Marsha DeSomma earned masters degrees in ceramics and in glass from San Francisco State University. In the 70’s Marsha became the first female glass teaching assistant at SFSU where she worked with Paul Marioni (Dante’s father). In 1977, Blaker attended  the Pilchuck Glass School in Washington State as a scholarship student. In 1989, she returned to Pilchuck as a staff member. Also, she taught at Cabrillo Junior College, Santa Cruz, California where she has a devoted following.

Paul received a bachelor’s degree in Hotel Management. However, soon after graduation he decided that glass was his passion. Paul worked in a number of studios including New York’s Urban Glass, an experimental glass work shop.  He also blew glass at Ohio University and in Murano, Italy.  By 1989, he was Pilchuck’s Master Craftsman-in-Residence. Pilchuck provided Paul with the opportunity to work with some of the most respected glass artists, such as Flora Mace, Joey Kilpatrick, Dale Chihuly, Lino Tagliapietra, William Morris, and Pino Signoretto. Maestro Pino Signoretto is one of DeSomma’s most influential mentors. Pino guided Paul’s technical approach and influenced his sculptural aesthetic.  Pino taught Paul to “come up with whatever is necessary to get the job done.” Paul used these skills to succeed in establishing their shop in Santa Cruz.

Santa Cruz is where Blaker and DeSomma live and work. In 1989, Paul and Marsha fell in love when she returned to Pilchuck as a staff member. Paul took notice as she stepped out of the van. He remembers “how cute she looked in her hat.” Later that evening, Paul introduced himself; meanwhile, Marsha thought “Blaker-DeSomma sounded like a wonderful name.” They were engaged in 1990 and were married in 1991. In 1996, they both traveled to Venice with Dale Chihuly to work on the well-documented Venice Project which consisted of fourteen massive glass-blown chandeliers hung over the canals of Venice.

Paul and Marsha worked separately until she was involved in a serious car accident in 2002. When Marsha recovered, they decided to merge their skills and techniques. Each brings their own aesthetics to their joint creations. Marsha has always had a bent for detail, texture, twists, and colors. Her inspiration comes from nature. Paul goes for the big form concept. His large forms have subtle detail. What glass is or does optically is Paul’s primary inspiration.

Soon after Marsha’s recovery from the auto accident, the two were invited to be artists in residence at Tacoma. Together they used teamwork and balance to enlarge and to add more detail to their sea creations.

Blaker/DeSomma’s first collaborative art forms were the “Waves.” To give the Waves depth, the couple create many layers of color.
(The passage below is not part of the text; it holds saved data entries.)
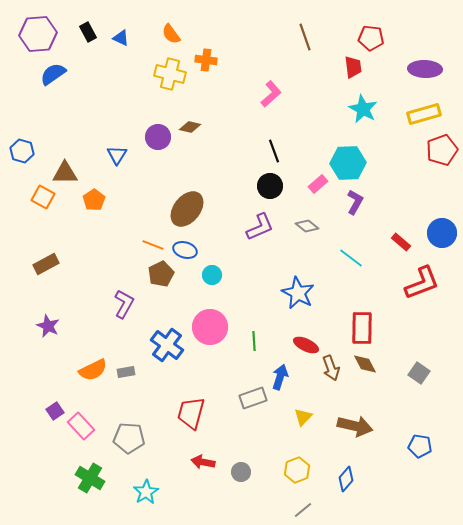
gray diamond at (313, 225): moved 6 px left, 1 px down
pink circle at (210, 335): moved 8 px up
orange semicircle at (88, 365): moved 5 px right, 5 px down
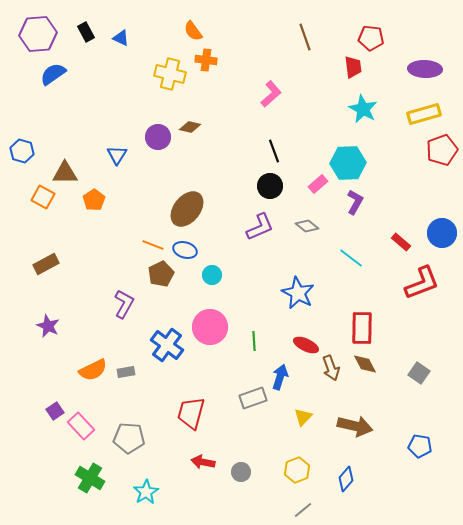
black rectangle at (88, 32): moved 2 px left
orange semicircle at (171, 34): moved 22 px right, 3 px up
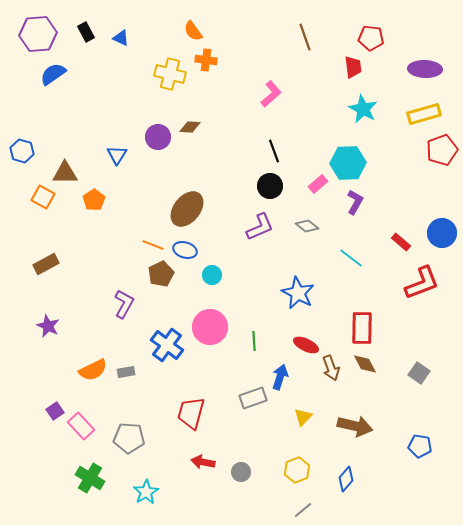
brown diamond at (190, 127): rotated 10 degrees counterclockwise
The Waves have been popular throughout the U.S., especially in Hawaii. However, this is only one of many Blaker/DeSomma creations. Others water themes include sea urchins and octopi.
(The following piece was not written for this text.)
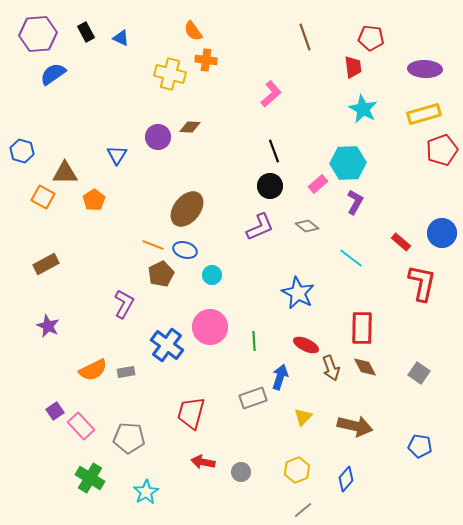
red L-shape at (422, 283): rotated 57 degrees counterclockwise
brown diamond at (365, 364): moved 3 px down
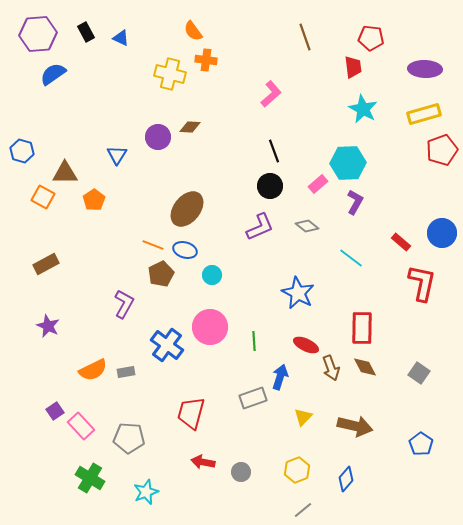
blue pentagon at (420, 446): moved 1 px right, 2 px up; rotated 25 degrees clockwise
cyan star at (146, 492): rotated 10 degrees clockwise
Occasionally, DeSomma and Blaker enjoy going back to their individual art techniques. Paul’s spare time involves the creation of very large optical orbs with subtle black or clear designs. The orbs are placed in metal stands. One of Marsha’s signature pieces are blown vases encased in color, then immediately plunged into water to create patterns. 

Blaker/DeSomma sculptures are shown all over the country from Florida to Hawaii. In addition Vietre distributes many of Paul’s figurative works to stores, such as Neiman Marcus. 

Blaker/DeSomma art is tranquil, detailed, and beautifully executed. I think their work is simply beautiful. Elton John must think so as well because he purchased one of their sculptures.

Now for the double meaning of “water and fire” for Paul and Marsha. It turns out that Paul is a Sagittarius (the star sign for fire) while Marsha Blaker is a Cancer (the sign for water).  Since fire and water is so important in their work, how fitting that the couple met under the stars at Pilchuck.